Home Career Sustainable, cheaper method has potential for commercial application – ScienceDaily

Sustainable, cheaper method has potential for commercial application – ScienceDaily


Texas A&M AgriLife researchers have developed a new bioremediation technology to clean up per- and polyfluoroalkyl substances, or PFAS, chemical pollutants that threaten human health and ecosystem sustainability. The material has the potential for commercial applications to dispose of PFAS, also known as “permanent chemicals.”

Published on July 28 in Communications of natureThe research was conducted in collaboration with Susie Dai, Ph.D., assistant professor in the Department of Plant Pathology and Microbiology at Texas A&M, and Joshua Yuan, Ph.D., chair and professor of the Department of Energy at Washington University in St. Louis. , environmental and chemical engineering, was formerly with Texas A&M’s Department of Plant Pathology and Microbiology.

A grant from the National Institute of Environmental Health Sciences and support from Texas A&M AgriLife funded the work.

Removing PFAS contamination is a difficult task

PFAS are used in many applications, such as food wrappers and packaging, dental floss, firefighting foam, nonstick cookware, textiles, and electronics. These days, PFAS are widely distributed in the environment as a result of manufacturing or from products that contain the chemical, Dye said.

But according to the US Environmental Protection Agency, EPA, scientific studies show that at certain levels, some of these chemicals can be harmful to humans and wildlife. Health effects may include:

  • Reproductive effects such as reduced fertility or increased high blood pressure in pregnant women.
  • Developmental effects or delays in children, including low birth weight, accelerated puberty, bone changes, or behavioral changes.
  • Increased risk of certain cancers, including prostate, kidney, and testicular cancer.
  • A decrease in the body’s immune system’s ability to fight infections, including a decrease in vaccine response.
  • Intervention in the body’s natural hormones.
  • Increased cholesterol and/or risk of obesity.

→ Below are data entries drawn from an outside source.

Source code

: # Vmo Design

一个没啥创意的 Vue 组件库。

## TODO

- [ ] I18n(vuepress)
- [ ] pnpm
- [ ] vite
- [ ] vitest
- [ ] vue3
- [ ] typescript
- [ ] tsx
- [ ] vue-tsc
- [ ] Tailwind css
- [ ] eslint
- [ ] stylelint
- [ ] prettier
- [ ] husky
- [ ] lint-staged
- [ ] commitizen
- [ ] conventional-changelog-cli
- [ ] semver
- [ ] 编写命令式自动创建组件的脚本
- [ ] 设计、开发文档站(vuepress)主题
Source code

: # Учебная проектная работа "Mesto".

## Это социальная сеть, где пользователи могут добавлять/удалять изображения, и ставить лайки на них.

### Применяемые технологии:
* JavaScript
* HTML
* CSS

“PFASs do not break down easily in the environment and are toxic even at minute concentrations,” Dye said. “They must be removed and destroyed to prevent human exposure and negative impacts on the ecosystem.

“PFAS are so stable because they consist of a chain of carbon and fluorine atoms bonded together, and the carbon-fluorine bond is one of the strongest chemical bonds. They can occur in water in very low concentrations, and you need to concentrate them and then destroy them.’

The modern way to destroy them is to burn them, which is an expensive multi-step process. Commercial products such as activated carbon are used as a cleaning material to adsorb PFAS compounds. The material is then sent for incineration.

A sustainable and inexpensive alternative

Dai and Yuan developed a method of using plant-based material to adsorb PFAS and dispose of them with the help of microbial fungi that literally eat the “eternal chemicals.”

“We have produced a resistant plant material that can be used to concentrate PFAS chemicals,” Dye said.

“The plant’s cell wall material serves as the basis for PFAS adsorption,” she said. “That material and the adsorbed chemical then serve as food for the microbial fungus. The fungus eats it, it’s gone, and you don’t have a disposal problem. In essence, the fungus performs a detoxification process.’

It’s a sustainable treatment system with powerful potential to remove harmful chemicals to protect human health and the ecosystem in a non-toxic and more cost-effective way, Dai said.

Potential commercial applications

EPA has established a nationwide program to monitor the incidence and levels of PFAS in public water systems and is considering adding threshold levels of PFAS to drinking water standards.

“If the threshold levels become part of the drinking water standards, municipal treatment plants will have to comply with EPA regulations. Manufacturers will have to monitor these chemicals and remove them if necessary,” Dye said.

The innovative biomass rehabilitation that Dai and Yuan developed could help implement these changes more cost-effectively. Interest in this technology extends beyond drinking water standards.

“We live on a planet where all components interact,” Dye said. “People are concerned not only about the water, but also about the local crops produced using that water to feed the animals that are part of the food supply.”